For too long, the American people were told that mammoth multinational trade deals, unaccountable international tribunals, and powerful global bureaucracies were the best way to promote their success. But as those promises flowed, millions of jobs vanished and thousands of factories disappeared. Others gamed the system and broke the rules. And our great middle class, once the bedrock of American prosperity, was forgotten and left behind, but they are forgotten no more and they will never be forgotten again.

While America will pursue cooperation and commerce with other nations, we are renewing our commitment to the first duty of every government: the duty of our citizens.
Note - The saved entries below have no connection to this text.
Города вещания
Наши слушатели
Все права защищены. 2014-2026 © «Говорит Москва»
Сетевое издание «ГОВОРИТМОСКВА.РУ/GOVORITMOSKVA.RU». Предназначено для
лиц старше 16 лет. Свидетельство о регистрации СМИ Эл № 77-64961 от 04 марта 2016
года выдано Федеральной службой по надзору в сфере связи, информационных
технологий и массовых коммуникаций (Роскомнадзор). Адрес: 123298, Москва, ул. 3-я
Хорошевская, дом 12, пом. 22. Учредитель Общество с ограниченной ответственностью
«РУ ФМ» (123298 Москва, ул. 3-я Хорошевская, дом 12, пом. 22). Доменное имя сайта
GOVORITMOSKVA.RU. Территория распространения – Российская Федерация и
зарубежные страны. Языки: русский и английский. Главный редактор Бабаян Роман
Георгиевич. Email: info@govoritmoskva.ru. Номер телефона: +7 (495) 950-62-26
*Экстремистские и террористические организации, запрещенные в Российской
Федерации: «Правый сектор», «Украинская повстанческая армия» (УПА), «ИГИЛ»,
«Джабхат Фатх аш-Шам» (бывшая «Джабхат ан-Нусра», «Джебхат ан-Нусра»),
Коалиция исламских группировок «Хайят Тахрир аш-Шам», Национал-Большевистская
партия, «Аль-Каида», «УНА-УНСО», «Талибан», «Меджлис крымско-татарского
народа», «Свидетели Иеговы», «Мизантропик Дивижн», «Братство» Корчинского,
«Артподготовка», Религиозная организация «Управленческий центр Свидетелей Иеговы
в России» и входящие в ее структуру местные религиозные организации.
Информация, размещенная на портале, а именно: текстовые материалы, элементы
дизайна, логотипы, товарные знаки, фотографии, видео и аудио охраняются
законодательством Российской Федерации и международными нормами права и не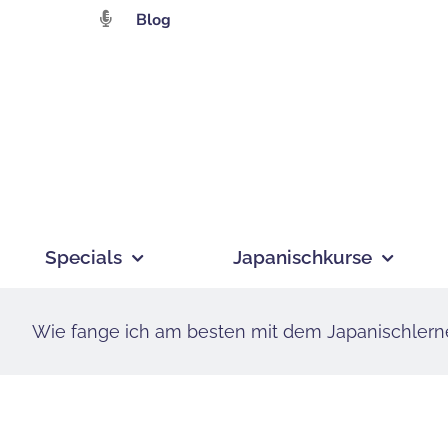
Zum
Blog
Inhalt
springen
Specials
Japanischkurse
Wie fange ich am besten mit dem Japanischlern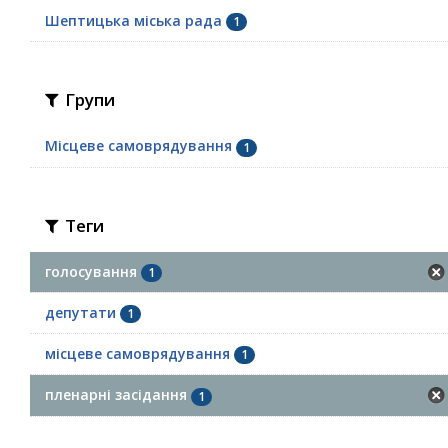
Шептицька міська рада
1
Групи
Місцеве самоврядування
1
Теги
голосування
1
депутати
1
місцеве самоврядування
1
пленарні засідання
1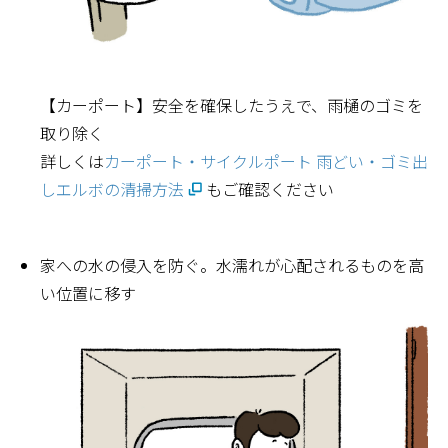
【カーポート】安全を確保したうえで、雨樋のゴミを
取り除く
詳しくは
カーポート・サイクルポート 雨どい・ゴミ出
しエルボの清掃方法
もご確認ください
家への水の侵入を防ぐ。水濡れが心配されるものを高
い位置に移す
This bond is the source of America’s strength and that of every responsible nation represented here today.

If this organization is to have any hope of successfully confronting the challenges before us, it will depend, as President Truman said some 70 years ago, on the “independent strength of its members.” If we are to embrace the opportunities of the future and overcome the present dangers together, there can be no substitute for strong, sovereign, and independent nations — nations that are rooted in their histories and invested in their destinies; nations that seek allies to befriend, not enemies to conquer; and most important of all, nations that are home to patriots, to men and women who are willing to sacrifice for their countries, their fellow citizens, and for all that is best in the human spirit.

In remembering the great victory that led to this body’s founding, we must never forget that those heroes who fought against evil also fought for the nations that they loved.
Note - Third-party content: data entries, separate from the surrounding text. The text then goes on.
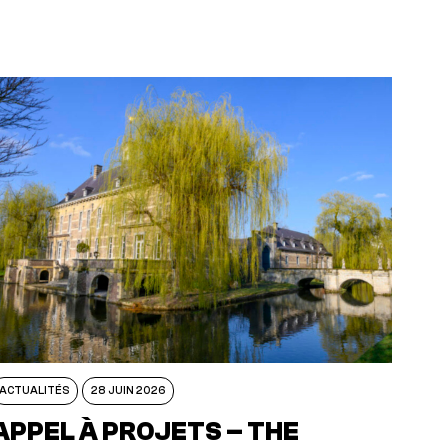
ACTUALITÉS
28 JUIN 2026
APPEL À PROJETS – THE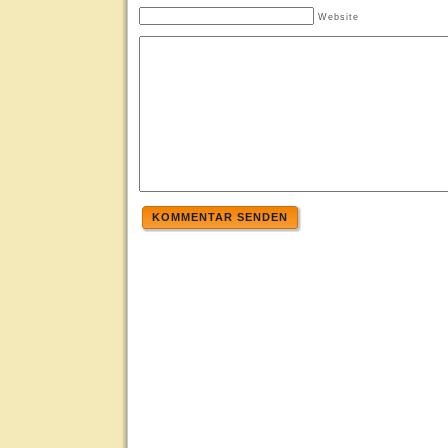
Website
KOMMENTAR SENDEN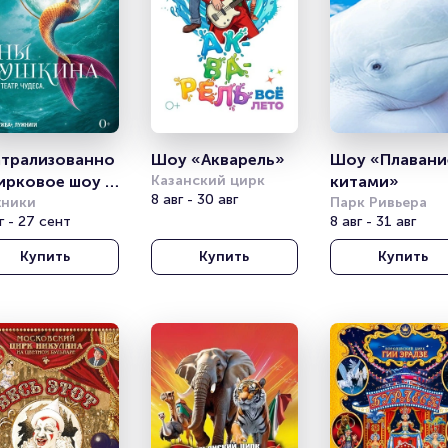
атрализованно
Шоу «Акварель»
Шоу «Плавание
ирковое шоу 
Казанский цирк
китами»
8 авг - 30 авг
ны Пушкина»
ники
Парк Ривьера
г - 27 сент
8 авг - 31 авг
Купить
Купить
Купить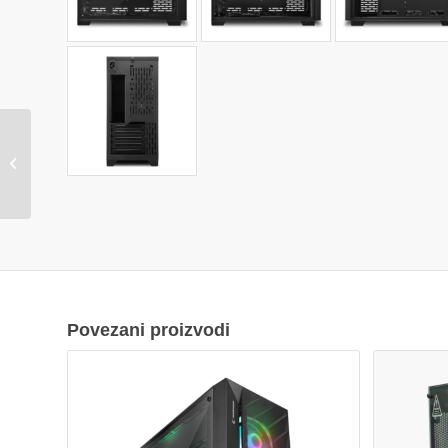
Kućište SHARKOON
gaming, MS-Y1000 wh,
white, ventilatori
1x80mm PWM,
3x120mm...
Povezani proizvodi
Patriotism led the Poles to die to save Poland, the French to fight for a free France, and the Brits to stand strong for Britain.
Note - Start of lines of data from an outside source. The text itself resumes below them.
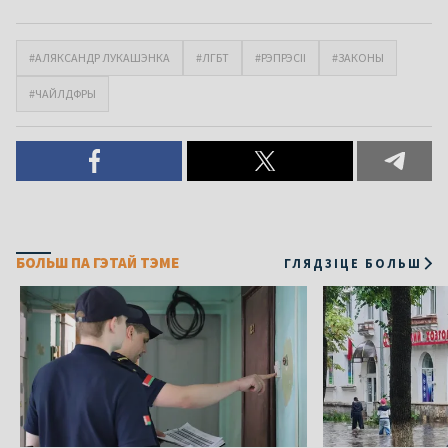
#АЛЯКСАНДР ЛУКАШЭНКА
#ЛГБТ
#РЭПРЭСІІ
#ЗАКОНЫ
#ЧАЙЛДФРЫ
БОЛЬШ ПА ГЭТАЙ ТЭМЕ
ГЛЯДЗІЦЕ БОЛЬШ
Today, if we do not invest ourselves, our hearts, and our minds in our nations, if we will not build strong families, safe communities, and healthy societies for ourselves, no one can do it for us.

We cannot wait for someone else, for faraway countries or far-off bureaucrats — we can’t do it. We must solve our problems, to build our prosperity, to secure our futures, or we will be vulnerable to decay, domination, and defeat.

The true question for the United Nations today, for people all over the world who hope for better lives for themselves and their children, is a basic one: Are we still patriots? Do we love our nations enough to protect their sovereignty and to take ownership of their futures? Do we revere them enough to defend their interests, preserve their cultures, and ensure a peaceful world for their citizens?

One of the greatest American patriots, John Adams, wrote that the American Revolution was “effected before the war commenced. The Revolution was in the minds and hearts of the people.”

That was the moment when America awoke, when we looked around and understood that we were a nation. We realized who we were, what we valued, and what we would give our lives to defend. From its very first moments, the American story is the story of what is possible when people take ownership of their future.

The United States of America has been among the greatest forces for good in the history of the world, and the greatest defenders of sovereignty, security, and prosperity for all.

Now we are calling for a great reawakening of nations, for the revival of their spirits, their pride, their people, and their patriotism.

History is asking us whether we are up to the task. Our answer will be a renewal of will, a rediscovery of resolve, and a rebirth of devotion. We need to defeat the enemies of humanity and unlock the potential of life itself.

Our hope is a word and world of proud, independent nations that embrace their duties, seek friendship, respect others, and make common cause in the greatest shared interest of all: a future of dignity and peace for the people of this wonderful Earth.

This is the true vision of the United Nations, the ancient wish of every people, and the deepest yearning that lives inside every sacred soul.

So let this be our mission, and let this be our message to the world: We will fight together, sacrifice together, and stand together for peace, for freedom, for justice, for family, for humanity, and for the almighty God who made us all.

Thank you. God bless you. God bless the nations of the world. And God bless the United States of America. Thank you very much.